Saved data entries
━━━━━━━━
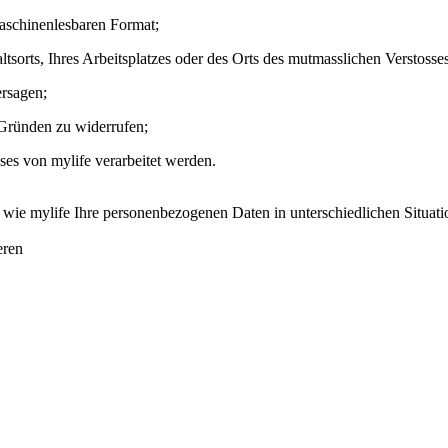
maschinenlesbaren Format;
sorts, Ihres Arbeitsplatzes oder des Orts des mutmasslichen Verstosses
ersagen;
 Gründen zu widerrufen;
ses von mylife verarbeitet werden.
ie mylife Ihre personenbezogenen Daten in unterschiedlichen Situatione
eren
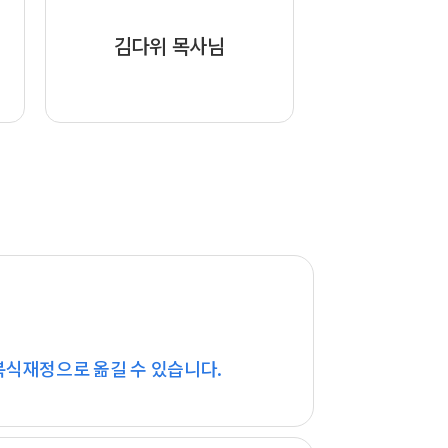
김다위 목사님
복식재정으로 옮길 수 있습니다.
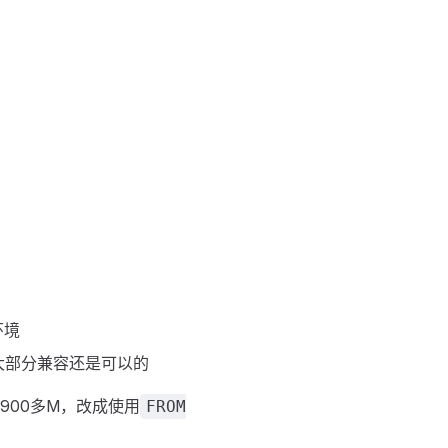
环境
但大部分兼容还是可以的
900多M，改成使用
FROM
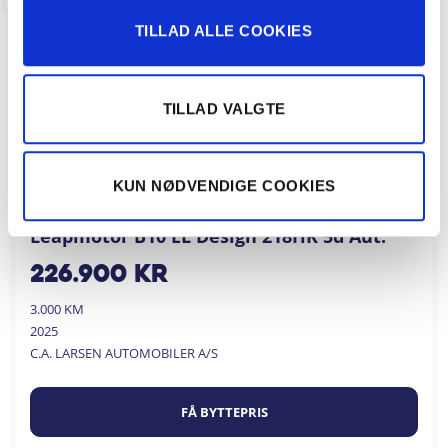
TILLAD ALLE COOKIES
TILLAD VALGTE
KUN NØDVENDIGE COOKIES
Leapmotor B10 EL Design 218HK 5d Aut.
226.900
kr
3.000 KM
2025
C.A. LARSEN AUTOMOBILER A/S
FÅ BYTTEPRIS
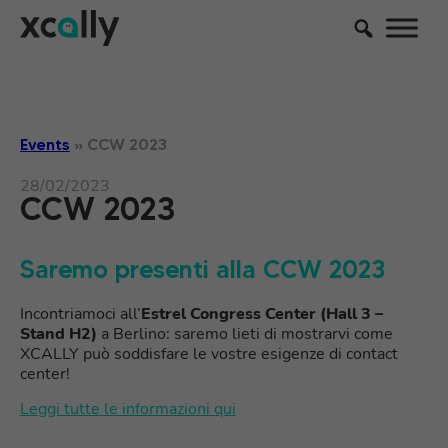
Events
»
CCW 2023
28/02/2023
CCW 2023
Saremo presenti alla CCW 2023
Incontriamoci all’
Estrel Congress Center (Hall 3 –
Stand H2)
a Berlino: saremo lieti di mostrarvi come
XCALLY può soddisfare le vostre esigenze di contact
center!
Leggi tutte le informazioni qui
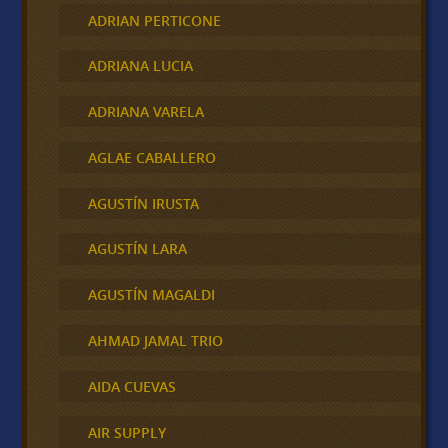
ADRIAN PERTICONE
ADRIANA LUCIA
ADRIANA VARELA
AGLAE CABALLERO
AGUSTÍN IRUSTA
AGUSTÍN LARA
AGUSTÍN MAGALDI
AHMAD JAMAL TRIO
AIDA CUEVAS
AIR SUPPLY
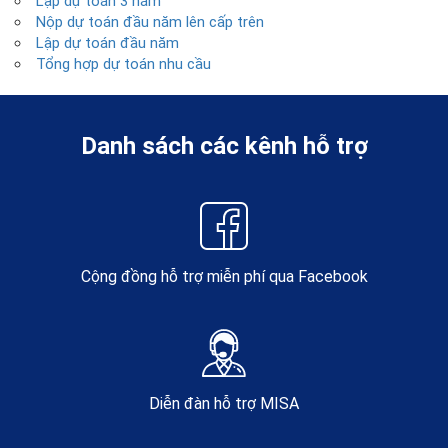
Lập dự toán 3 năm
Nộp dự toán đầu năm lên cấp trên
Lập dự toán đầu năm
Tổng hợp dự toán nhu cầu
Danh sách các kênh hỗ trợ
Cộng đồng hỗ trợ miễn phí qua Facebook
Diễn đàn hỗ trợ MISA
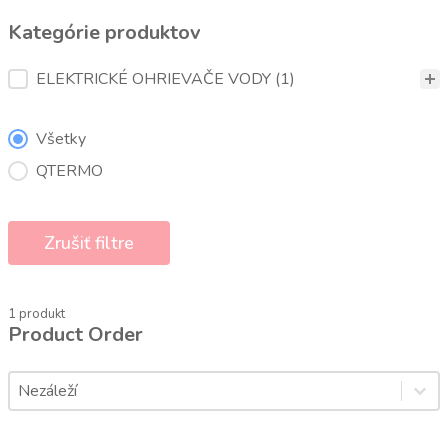
Kategórie produktov
Kategórie produktov
ELEKTRICKÉ OHRIEVAČE VODY
(1)
Značka
Všetky
QTERMO
Zrušiť filtre
1 produkt
Product Order
Product Order
Product Order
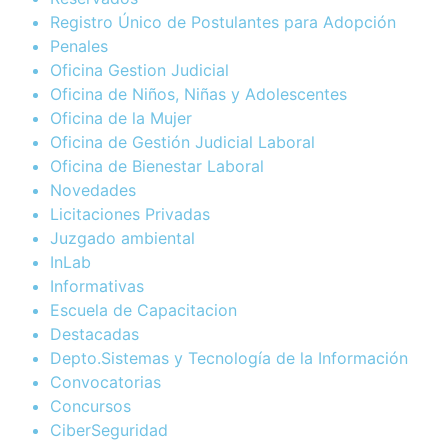
Registro Único de Postulantes para Adopción
Penales
Oficina Gestion Judicial
Oficina de Niños, Niñas y Adolescentes
Oficina de la Mujer
Oficina de Gestión Judicial Laboral
Oficina de Bienestar Laboral
Novedades
Licitaciones Privadas
Juzgado ambiental
InLab
Informativas
Escuela de Capacitacion
Destacadas
Depto.Sistemas y Tecnología de la Información
Convocatorias
Concursos
CiberSeguridad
━━━━━━━━
INSTRUCTION: For every line above with the word "COOKIES" in it, make a copy.

TASK SOLUTION:
TILLAD ALLE COOKIES
KUN NØDVENDIGE COOKIES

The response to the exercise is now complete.